One of the new forecasting techniques explored during the experiment was the use of neighborhood probabilities. Neighborhood probabilities search for the occurrence of an event (ex: QPF>1") within a defined radius (ex: 20 or 40 km), which helps account for some of the spatial errors in high-resolution model forecasts. During FFaIR, participants explored the utility of both the neighborhood probability of QPF>1" and the neighborhood probability of QPF exceeding flash flood guidance (QPF>FFG) and found that the neighborhood probabilities often provided a more realistic depiction of the threat areas than standard point probabilities.
FFaIR highlighted the strengths and limitations of the current state of flash flood forecasting as participants saw firsthand that meteorological confidence does not always equate to hydrologic confidence given the uncertainties in the hydrologic response. While models will not correctly predict every event every time, the experiment revealed that high resolution model guidance can provide valuable information about the potential for a flash flood event before precipitation develops on radar. Participants also found that QPF>FFG probabilities provided valuable forecast guidance despite the limitations of flash flood guidance.

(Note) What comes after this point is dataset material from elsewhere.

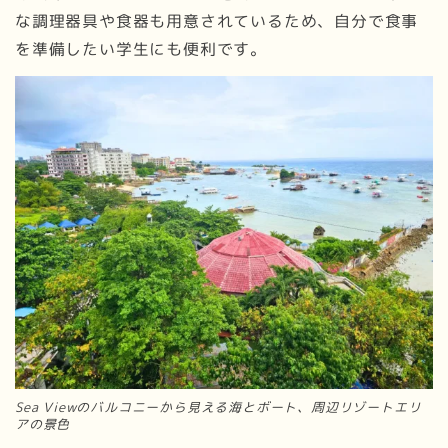
な調理器具や食器も用意されているため、自分で食事
を準備したい学生にも便利です。
Sea Viewのバルコニーから見える海とボート、周辺リゾートエリ
アの景色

The 2013 Flash Flood and Intense Rainfall Experiment provided a unique opportunity to bring the operational forecasting, research, and model development communities together to explore the challenge of flash flood forecasting. The experiment provided valuable feedback about the utility of the experimental models and forecasting tools to WPC, NSSL, and ESRL, and HMT-WPC continues to work with both NSSL and ESRL to optimize this guidance for use in WPC operations. In addition, HMT-WPC is working with HMT-SEPS to further explore a flash flood event in western North Carolina that occurred at the end of the experiment period.